Is dit veel of weinig? Het moet, voorlopig, op te brengen zijn, maar we kunnen dit geld dan natuurlijk niet besteden aan andere zaken als onderwijs, zorg of klimaatmitigatie. De zeespiegelstijging is nu eenmaal klote, net als asbest in je huis of een slechte fundering. Het geld kan komen uit de Rijksschatkist, uit waterschapsbelasting en havengeld. 

De uitdaging is vervolgens om het slimmer aan te pakken dan volgens de basistechnieken waar de vuistregels achter mijn berekening op gebaseerd zijn: tegen minder kosten, minder uitstoot, minder verstoring van de natuur en met meer bijkomende baten. Zie bijvoorbeeld mijn eigen conceptontwerpen in de afbeeldingen bij dit artikel.

Welkom in de “lock-in”

Misschien vind je dit alles ingewikkeld, vind je de kosten te hoog, vertrouw je mij of de civiele techniek niet, of heb je nog altijd gewoonweg het onbestemde gevoel dat we hoe dan ook ooit weg zullen moeten uit ons drassige kikkerlandje.

“Het is als een gigantische betonnen plaat die we met z’n allen omhoog houden en die steeds zwaarder wordt”, zegt mijn hoogopgeleide vriend en leeftijdgenoot Ernst. “Ooit verplettert die plaat ons allemaal.” Ernst heeft serieuze plannen om naar Tsjechië te verhuizen.

Het staat iedereen natuurlijk vrij om hun eigen risicoinschattingen te maken. De overheid moet dit uiterst zorgvuldig doen en zich realiseren dat zelfs maar een suggestie in de richting van verhuizen van lage naar hogere gebieden een signaal afgeeft en op sentiment inspeelt in binnen- en buitenland: het begin van een afbrokkelend vertrouwen in de Watermachine. 

Er zijn serieuze denkrichtingen binnen overheid, politiek en kenniswereld rond het idee dat we vanwege de klimaatverandering moeten stoppen met het verder verstedelijken van laag Nederland: “zoek het hogerop”.

Het lijkt in eerste instantie best logisch om niet in een laaggelegen veengebied of diepe droogmakerij te bouwen terwijl de zee stijgt. Echter, het gaat niet om de ligging ten opzichte van NAP, maar om de plek in de Watermachine. 

Voor het polderbeheer is het verschil tussen een polder van 3 meter onder NAP en een van 4 meter het gemaaltje dat er tussen staat. Eeuwig moeten doorpompen lijkt eng, maar het kost bijna niks: een meter extra omhoog pompen kost zo’n 20 miljoen euro per jaar (tegen de energieprijzen van 2021). De huidige waterschapslasten van een paar tientjes per persoon per maand (waarvan 40% rioolwaterzuivering) laten zien dat polderbeheer niet duur is.

§

**Opdrachten**.
a – Citeer uit de tekst over de zeespiegelstijging het deel dat begint bij "Er zijn serieuze" en eindigt bij "plek in de Watermachine.".
b – Schrijf de tekst over de zeespiegelstijging verder, aansluitend op de laatste zin.

§

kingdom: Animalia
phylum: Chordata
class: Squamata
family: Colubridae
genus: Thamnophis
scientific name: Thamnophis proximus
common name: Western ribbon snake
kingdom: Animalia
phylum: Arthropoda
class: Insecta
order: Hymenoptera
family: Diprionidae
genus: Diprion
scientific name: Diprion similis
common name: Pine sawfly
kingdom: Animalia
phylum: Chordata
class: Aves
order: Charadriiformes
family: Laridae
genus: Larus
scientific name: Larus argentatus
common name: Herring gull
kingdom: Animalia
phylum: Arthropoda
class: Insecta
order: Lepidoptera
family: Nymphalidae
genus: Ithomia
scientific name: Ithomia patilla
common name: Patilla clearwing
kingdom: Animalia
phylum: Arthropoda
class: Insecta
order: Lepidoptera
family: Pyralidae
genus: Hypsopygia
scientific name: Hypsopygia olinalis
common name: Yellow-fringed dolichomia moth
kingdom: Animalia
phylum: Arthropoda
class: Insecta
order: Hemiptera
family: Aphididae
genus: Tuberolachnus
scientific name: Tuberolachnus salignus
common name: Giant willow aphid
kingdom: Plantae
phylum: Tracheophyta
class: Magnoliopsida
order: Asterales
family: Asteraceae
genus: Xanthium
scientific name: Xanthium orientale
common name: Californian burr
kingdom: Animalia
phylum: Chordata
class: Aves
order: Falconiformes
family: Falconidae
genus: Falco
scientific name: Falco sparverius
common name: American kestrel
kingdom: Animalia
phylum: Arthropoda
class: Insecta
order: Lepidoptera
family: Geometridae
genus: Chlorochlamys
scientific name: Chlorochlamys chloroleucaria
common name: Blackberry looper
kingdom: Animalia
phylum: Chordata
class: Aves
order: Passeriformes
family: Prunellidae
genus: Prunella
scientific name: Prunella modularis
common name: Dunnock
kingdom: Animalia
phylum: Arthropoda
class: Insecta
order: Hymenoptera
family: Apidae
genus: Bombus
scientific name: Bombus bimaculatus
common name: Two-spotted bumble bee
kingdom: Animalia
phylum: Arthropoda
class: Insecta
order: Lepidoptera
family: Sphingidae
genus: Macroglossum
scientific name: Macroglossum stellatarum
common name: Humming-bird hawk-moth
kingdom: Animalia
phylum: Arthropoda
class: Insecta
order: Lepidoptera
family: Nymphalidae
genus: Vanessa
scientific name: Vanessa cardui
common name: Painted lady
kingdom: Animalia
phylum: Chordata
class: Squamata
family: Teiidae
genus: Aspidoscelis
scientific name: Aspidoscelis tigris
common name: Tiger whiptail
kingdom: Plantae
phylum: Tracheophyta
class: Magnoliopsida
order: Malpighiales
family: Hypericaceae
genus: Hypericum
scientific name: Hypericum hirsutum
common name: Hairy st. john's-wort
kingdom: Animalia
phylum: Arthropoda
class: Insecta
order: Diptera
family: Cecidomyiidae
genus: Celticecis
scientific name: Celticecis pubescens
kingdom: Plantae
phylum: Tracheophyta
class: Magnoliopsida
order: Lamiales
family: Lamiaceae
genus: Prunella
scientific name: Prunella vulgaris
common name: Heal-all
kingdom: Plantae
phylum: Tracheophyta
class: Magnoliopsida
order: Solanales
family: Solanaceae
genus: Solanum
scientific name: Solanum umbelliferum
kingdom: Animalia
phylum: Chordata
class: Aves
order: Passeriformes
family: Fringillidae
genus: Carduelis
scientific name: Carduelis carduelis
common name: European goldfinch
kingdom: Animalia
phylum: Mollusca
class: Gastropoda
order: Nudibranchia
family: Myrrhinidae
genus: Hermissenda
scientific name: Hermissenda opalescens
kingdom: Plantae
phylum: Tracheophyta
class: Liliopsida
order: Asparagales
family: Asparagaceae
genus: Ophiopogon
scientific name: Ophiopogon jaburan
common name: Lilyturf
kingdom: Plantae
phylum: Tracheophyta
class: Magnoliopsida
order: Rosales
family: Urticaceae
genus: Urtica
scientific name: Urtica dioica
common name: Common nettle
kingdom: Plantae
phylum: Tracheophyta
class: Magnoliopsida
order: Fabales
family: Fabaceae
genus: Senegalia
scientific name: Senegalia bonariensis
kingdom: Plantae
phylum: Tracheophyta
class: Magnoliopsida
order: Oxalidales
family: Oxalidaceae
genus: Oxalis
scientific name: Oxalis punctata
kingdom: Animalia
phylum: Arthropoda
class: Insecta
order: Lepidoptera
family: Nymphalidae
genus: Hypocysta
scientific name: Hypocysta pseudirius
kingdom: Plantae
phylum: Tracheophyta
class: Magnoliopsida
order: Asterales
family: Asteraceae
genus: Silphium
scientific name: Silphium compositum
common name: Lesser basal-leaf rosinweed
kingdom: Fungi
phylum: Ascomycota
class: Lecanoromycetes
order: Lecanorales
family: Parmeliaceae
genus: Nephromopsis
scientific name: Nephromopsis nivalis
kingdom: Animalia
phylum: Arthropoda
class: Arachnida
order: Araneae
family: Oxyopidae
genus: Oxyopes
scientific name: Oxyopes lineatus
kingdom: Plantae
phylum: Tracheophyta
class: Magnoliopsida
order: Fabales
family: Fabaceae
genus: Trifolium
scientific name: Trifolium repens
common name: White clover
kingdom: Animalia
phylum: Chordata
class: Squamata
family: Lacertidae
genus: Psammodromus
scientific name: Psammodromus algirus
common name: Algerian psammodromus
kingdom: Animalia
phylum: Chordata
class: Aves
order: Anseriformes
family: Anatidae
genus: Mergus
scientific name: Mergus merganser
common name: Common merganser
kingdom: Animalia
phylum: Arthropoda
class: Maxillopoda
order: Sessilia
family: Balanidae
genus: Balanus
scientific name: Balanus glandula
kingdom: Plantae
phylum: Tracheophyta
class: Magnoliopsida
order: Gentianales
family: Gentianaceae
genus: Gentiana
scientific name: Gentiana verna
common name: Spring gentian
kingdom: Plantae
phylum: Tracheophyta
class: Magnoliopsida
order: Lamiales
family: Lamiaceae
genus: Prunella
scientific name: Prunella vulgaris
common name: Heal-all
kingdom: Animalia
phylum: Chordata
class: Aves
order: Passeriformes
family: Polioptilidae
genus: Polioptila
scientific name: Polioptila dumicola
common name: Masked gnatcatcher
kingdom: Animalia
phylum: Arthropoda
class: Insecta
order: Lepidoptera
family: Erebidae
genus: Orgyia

§

**Antwoorden**.
a –
Er zijn serieuze denkrichtingen binnen overheid, politiek en kenniswereld rond het idee dat we vanwege de klimaatverandering moeten stoppen met het verder verstedelijken van laag Nederland: “zoek het hogerop”.

Het lijkt in eerste instantie best logisch om niet in een laaggelegen veengebied of diepe droogmakerij te bouwen terwijl de zee stijgt. Echter, het gaat niet om de ligging ten opzichte van NAP, maar om de plek in de Watermachine.

b –
Een ander bezwaar bij het verder verstedelijken in laaggelegen polders zou zijn dat we toch ooit zullen moeten verhuizen. Hoe meer we nu verder verstedelijken, hoe meer we ons ingraven in ons fort in zee; ook wel een “lock-in” genoemd.

De keuze om wel of niet in een lock-in te duiken speelt vooral als een gebied nog onbewoond is. Als je daar een dijk bouwt, zullen er bouwwerken achter verrijzen. Als dat er steeds meer worden, zal je samen de dijk verder versterken. En zo verder, tot je ooit toch opeens wordt weggespoeld – of tot je, zoals in laag Nederland, een internationaal powerhouse hebt opgebouwd met meer dan 10 miljoen inwoners en een grond- en vastgoedwaarde van biljoenen euro’s. 

Beschermd door dijken, dus een lock-in: zeker. Maar elke investering en elke keuze is een grote of kleine lock-in. Dat een keuze iets vastlegt, is nou juist wat kiezen moeilijk maakt. 

Waarvoor is stoppen met verstedelijking in laag Nederland een oplossing? “De gemaalkosten worden te hoog,” klinkt het. Dit is, zolang energie betaalbaar blijft, niet waar. 

“Omdat we de lock-in moeten doorbreken?” Dit is abstract. Laten we het concreet houden.

Overstromingsrisico

Bij een overstroming is er minder schade als we ons gedeeltelijk terug hebben getrokken uit laag Nederland door er minder te bouwen. Hoe groot kan dit effect zijn? In de vakwereld werken we met het overstromingsrisico: kans maal gevolg.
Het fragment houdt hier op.